The five forms of power

For some, power is seen as corrupt. For others, the more power they have, the more successful they feel.

The five forms of power

Coercive Power This form of power is based upon the idea of coercion. This means that someone is forced to do something against their will.

The main objective of coercion is compliance. This form of power illustrates what happens when compliance is not obtained. According to French en Raven there are also other forms of power that can be used in a coercive manner such as withholding rewards or expertise or using referent power to threaten social exclusion.

The force of power is also associated positively with punitive behaviour and negatively associated with conditional reward behaviour. This form of power often leads to problems.

In many cases this form of power is abused. Coercive power can lead to unhealthy behaviour and dissatisfaction at work.

Leaders who use this leadership style rely on threats in their management styles. Often these threats relate to dismissal or demotion.

Reward Power This type of power involves the ability of individuals to delegate matters they do not wish to do to other people and to reward them for this. This form of power is based on the idea that as a society we are more inclined to do things well when we are getting something in return for this.

The most popular forms are raises, promotions or compliments. The problem with this form of power is that when the reward does not have enough perceived value to others, the power is weakened.

One of the frustrations when using rewards is that they often need to be bigger than the last time if they are to have the same effect.

Even then, when they are given regularly, employees can become satiated by the rewards and as a result, they will lose their effectiveness. Legitimate Power This form of power gives the ability to link certain feelings of obligation or notion of responsibility to the management.

Rewarding and punishing employees can be seen as a legitimate part of the formal or appointed leadership role. Most managers in organizations execute a certain degree of reward and punishment. Legitimate power is usually based on a role.

People always run with the pack and traditionally obey the one person with power which is solely based on their position or title. This form of power can easily be overcome as soon as someone loses their position or title.

French and Raven's Five Forms of Power

This power is a weak form to persuade and convince other people. Referent Power This form of power is about management based on the ability to administer to someone a sense of personal acceptance or approval.

The five forms of power

The leader in this form of power is often seen as a role model. Their power is often treated with admiration or charm.
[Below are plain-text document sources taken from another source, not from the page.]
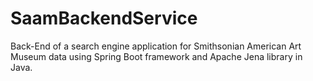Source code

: # SaamBackendService
Back-End of a search engine application for Smithsonian American Art Museum data using Spring Boot framework and Apache Jena library in Java.
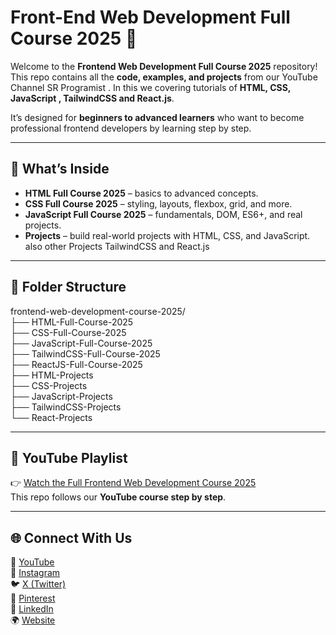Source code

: # Front-End Web Development Full Course 2025 🚀

Welcome to the **Frontend Web Development Full Course 2025** repository!  
This repo contains all the **code, examples, and projects** from our YouTube Channel SR Programist . In this we  covering tutorials of **HTML, CSS, JavaScript , TailwindCSS and React.js**.

It’s designed for **beginners to advanced learners** who want to become professional frontend developers by learning step by step.

---

## 📌 What’s Inside
- **HTML Full Course 2025** – basics to advanced concepts.
- **CSS Full Course 2025** – styling, layouts, flexbox, grid, and more.
- **JavaScript Full Course 2025** – fundamentals, DOM, ES6+, and real projects.
- **Projects** – build real-world projects with HTML, CSS, and JavaScript. also other Projects TailwindCSS and React.js

---

## 📂 Folder Structure

frontend-web-development-course-2025/ <br/>
├── HTML-Full-Course-2025 <br/>
├── CSS-Full-Course-2025 <br/>
├── JavaScript-Full-Course-2025 <br/>
├── TailwindCSS-Full-Course-2025 <br/>
├── ReactJS-Full-Course-2025 <br/>
├── HTML-Projects <br/>
├── CSS-Projects <br/>
├── JavaScript-Projects <br/>
├── TailwindCSS-Projects <br/>
└── React-Projects <br/>

---

## 🎥 YouTube Playlist
👉 [Watch the Full Frontend Web Development Course 2025](https://www.youtube.com/playlist?list=PLmIhXONtG4Wu6wz1t9hQi_mBV0NATguMw)  
This repo follows our **YouTube course step by step**.

---

## 🌐 Connect With Us

💼 [YouTube](https://www.youtube.com/@srprogramist) <br/>
📸 [Instagram](https://www.instagram.com/srprogramist)  
🐦 [X (Twitter)](https://x.com/SRProgramist)  
📌 [Pinterest](https://in.pinterest.com/srprogramist)  
💼 [LinkedIn](https://www.linkedin.com/company/sr-programist)  
🌍 [Website](https://srprogramist.blogspot.com)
This power emanates from a person that is highly liked and people identify strongly with them in some way.Key Points.

The five forms of power

French and Raven's Five Forms of Power attempts to determine what it is that makes someone powerful in a given setting. Reward Power is typically financial when talking about a leader within a company, for example the ability to reward your team members with things like bonuses or . Jun 29,  · Organizations are made up of individuals that exercise power.

Sometimes, authority stems from a person's title or from specialized knowledge. Others . Organizations are made up of individuals that exercise power. Sometimes, authority stems from a person's title or from specialized knowledge. Others exercise power through interpersonal relationships.

The governance of nations differs significantly based on who has power. This lesson will differentiate five forms of government: monarchy, democracy, oligarchy, authoritarianism, and totalitarianism.

The Five Forms of Teacher Power One mostly implicit element of the classroom reality is the way that power is manifested in any class. Feeling some degree of power is a basic human need.

In , French and Raven described five bases of power: Legitimate – This comes from the belief that a person has the formal right to make demands, and to expect others to be compliant and obedient.